The claimant in a small claims case can reside anywhere. The claimant in a commercial claims case must be a corporation, partnership, or association (but not a LLC) with its principal office in New York. A claimant can file no more than five commercial claims in any calendar month. The defendant must reside or have its business office in Westchester County.
A claimant need only file a one-page claim form and pay the required small fee for filing and mailing. The Court serves the claim by mail. When the claim is filed, the Clerk will set a conference date about thirty days off. The parties must appear at the conference. They will have the opportunity to settle the case. If there is no resolution, the Court will set the case for trial in the near future. No discovery is permitted.

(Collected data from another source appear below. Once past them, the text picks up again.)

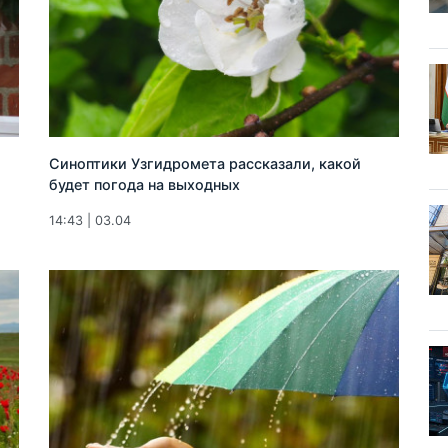
Синоптики Узгидромета рассказали, какой
будет погода на выходных
14:43 | 03.04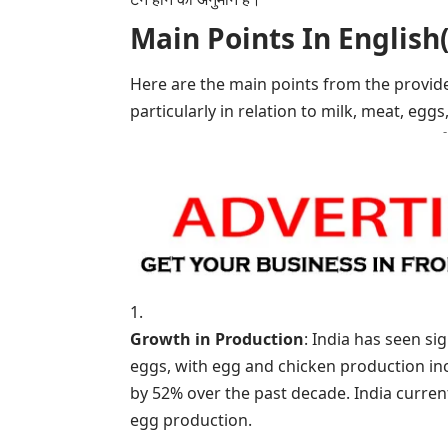
Main Points In English(मुख्य ब
Here are the main points from the provide
particularly in relation to milk, meat, eggs
Growth in Production
: India has seen si
eggs, with egg and chicken production inc
by 52% over the past decade. India currentl
egg production.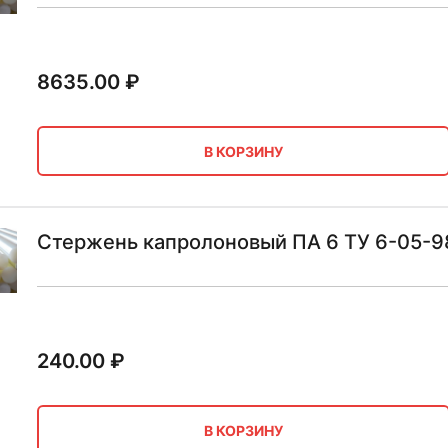
8635.00
₽
В КОРЗИНУ
Стержень капролоновый ПА 6 ТУ 6-05-9
240.00
₽
В КОРЗИНУ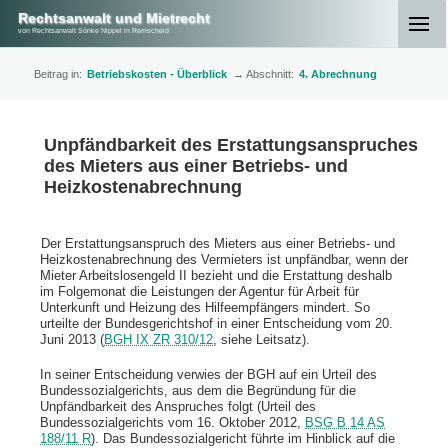
Rechtsanwalt und Mietrecht
von Rechtsanwalt Sönke Nippel in Remscheid
Beitrag in:
Betriebskosten - Überblick
→ Abschnitt:
4. Abrechnung
Unpfändbarkeit des Erstattungsanspruches
des Mieters aus einer Betriebs- und
Heizkostenabrechnung
Der Erstattungsanspruch des Mieters aus einer Betriebs- und
Heizkostenabrechnung des Vermieters ist unpfändbar, wenn der
Mieter Arbeitslosengeld II bezieht und die Erstattung deshalb
im Folgemonat die Leistungen der Agentur für Arbeit für
Unterkunft und Heizung des Hilfeempfängers mindert. So
urteilte der Bundesgerichtshof in einer Entscheidung vom 20.
Juni 2013 (
BGH IX ZR 310/12
, siehe Leitsatz).
In seiner Entscheidung verwies der BGH auf ein Urteil des
Bundessozialgerichts, aus dem die Begründung für die
Unpfändbarkeit des Anspruches folgt (Urteil des
Bundessozialgerichts vom 16. Oktober 2012,
BSG B 14 AS
188/11 R
). Das Bundessozialgericht führte im Hinblick auf die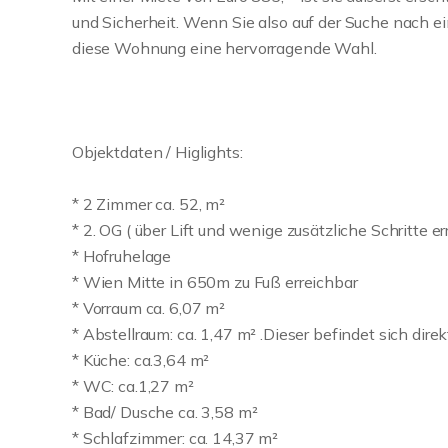
und Sicherheit. Wenn Sie also auf der Suche nach e
diese Wohnung eine hervorragende Wahl.
Objektdaten / Higlights:
* 2 Zimmer ca. 52, m²
* 2. OG ( über Lift und wenige zusätzliche Schritte er
* Hofruhelage
* Wien Mitte in 650m zu Fuß erreichbar
* Vorraum ca. 6,07 m²
* Abstellraum: ca. 1,47 m² .Dieser befindet sich d
* Küche: ca.3,64 m²
* WC: ca.1,27 m²
* Bad/ Dusche ca. 3,58 m²
* Schlafzimmer: ca. 14,37 m²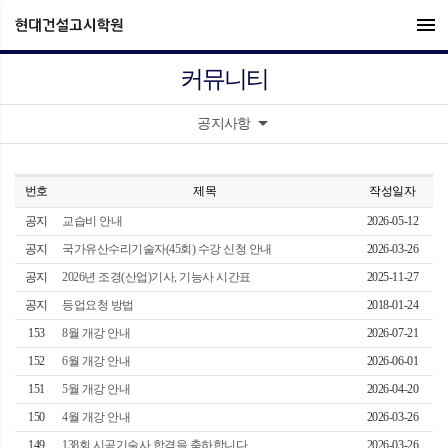
menu
커뮤니티
arrow_drop_down
공지사항
번호
제목
작성일자
공지
교습비 안내
2026-05-12
공지
국가유산수리기술자(45회) 수강 신청 안내
2026-03-26
공지
2026년 조경(산업)기사, 기능사 시간표
2025-11-27
공지
등업요청 방법
2018-01-24
153
8월 개강 안내
2026-07-21
152
6월 개강 안내
2026-06-01
151
5월 개강 안내
2026-04-20
150
4월 개강 안내
2026-03-26
149
138회 시공기술사 합격을 축하합니다.
2026-03-26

No attorney is required but it is frequently penny wise and pound foolish to forgo attorney representation. As a wise (modest, and good looking) jurist wrote “(Small and) Commercial Claims are often a snare for the unwary Pro se litigant. Perhaps beguiled by televised simulated court programming, the public may be misled into the belief that in a 22-minute segment, if you tell your story and it seems unfair, then you will prevail regardless of the quantity or quality of the evidence and proof.

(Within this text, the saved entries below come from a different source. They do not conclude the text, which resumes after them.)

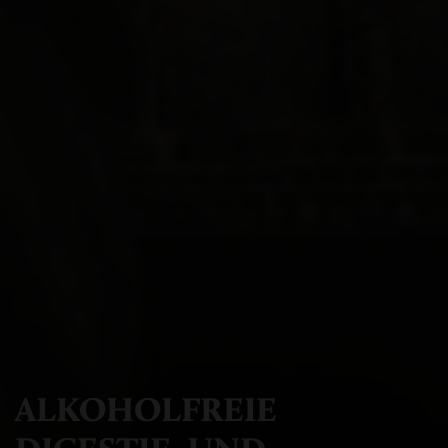
ALKOHOLFREIE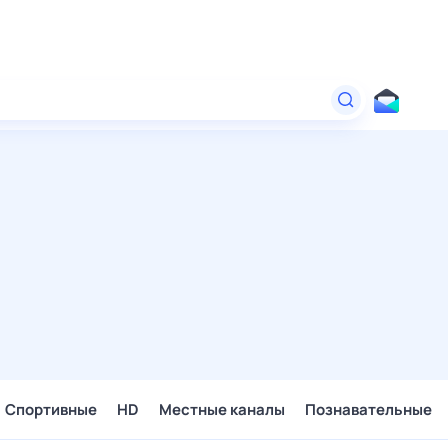
Спортивные
HD
Местные каналы
Познавательные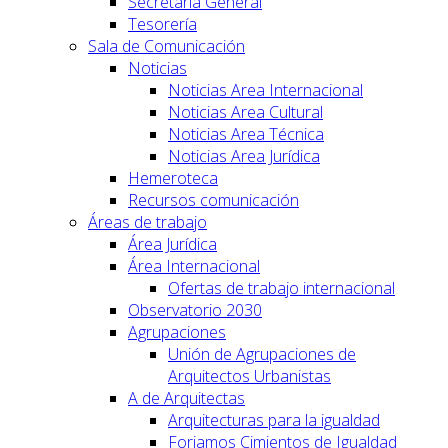
Secretaría General
Tesorería
Sala de Comunicación
Noticias
Noticias Area Internacional
Noticias Area Cultural
Noticias Area Técnica
Noticias Area Jurídica
Hemeroteca
Recursos comunicación
Áreas de trabajo
Área Jurídica
Área Internacional
Ofertas de trabajo internacional
Observatorio 2030
Agrupaciones
Unión de Agrupaciones de
Arquitectos Urbanistas
A de Arquitectas
Arquitecturas para la igualdad
Forjamos Cimientos de Igualdad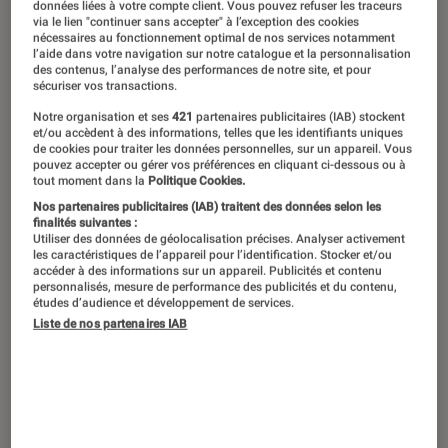
Marina Foïs incarne Frédérique Spielman, la fille de
données liées à votre compte client. Vous pouvez refuser les traceurs
via le lien "continuer sans accepter" à l’exception des cookies
Marianne, dans “La femme la plus riche du monde”.
nécessaires au fonctionnement optimal de nos services notamment
©Manuel Moutier
l’aide dans votre navigation sur notre catalogue et la personnalisation
des contenus, l’analyse des performances de notre site, et pour
sécuriser vos transactions.
Notre organisation et ses
421
partenaires publicitaires (IAB) stockent
Dans son nouveau film intitulé
La
et/ou accèdent à des informations, telles que les identifiants uniques
de cookies pour traiter les données personnelles, sur un appareil. Vous
femme la plus riche du monde
, le
pouvez accepter ou gérer vos préférences en cliquant ci-dessous ou à
réalisateur Thierry Klifa dresse une
tout moment dans la
Politique Cookies.
Nos partenaires publicitaires (IAB) traitent des données selon les
satire sociale et familiale librement
finalités suivantes :
Utiliser des données de géolocalisation précises. Analyser activement
inspirée de l’affaire Banier-
les caractéristiques de l’appareil pour l’identification. Stocker et/ou
Bettencourt. Cette fable politico-
accéder à des informations sur un appareil. Publicités et contenu
personnalisés, mesure de performance des publicités et du contenu,
médiatique, aujourd’hui portée par
études d’audience et développement de services.
Liste de nos partenaires IAB
Isabelle Huppert et Laurent Lafitte,
avait à l’époque défrayé la chronique.
Introduction
Cette affaire avait semé la zizanie au sein de la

Here, unfamiliarity with what the law required to sustain the burden of proof and the need for witnesses or sufficient evidence in admissible form to prove the case creates false expectations that reduce the chances of a settlement and may result in falling short of the desired outcome. If you don’t know what you need to prove and what evidence is needed to prove it, you are working blindfolded and as likely to have success hitting your target as would a blindfolded archer. By avoiding the expense of an attorney with knowledge of the law and how to prove the required facts, the Pro Se small or commercial claimant risks losing their claim. This is unfortunate.”
The claimant bears the burden of proof of the defendant’s liability and its own damages. Even in the relatively relaxed and informal atmosphere of a small claims action, the claimant bears the burden of establishing its case by a preponderance of the evidence. The claimant also bears the burden of proving the extent of damages and the court cannot guess as to the extent of damages.
The law requires proof of damages by either a “paid” receipt or two certified estimates. The Court must provide the parties with substantial justice according to the rules and principles of substantive law and under a fair interpretation of the evidence.
After the trial, the Court will render a judgment, usually in writing within two weeks and mailed to the parties.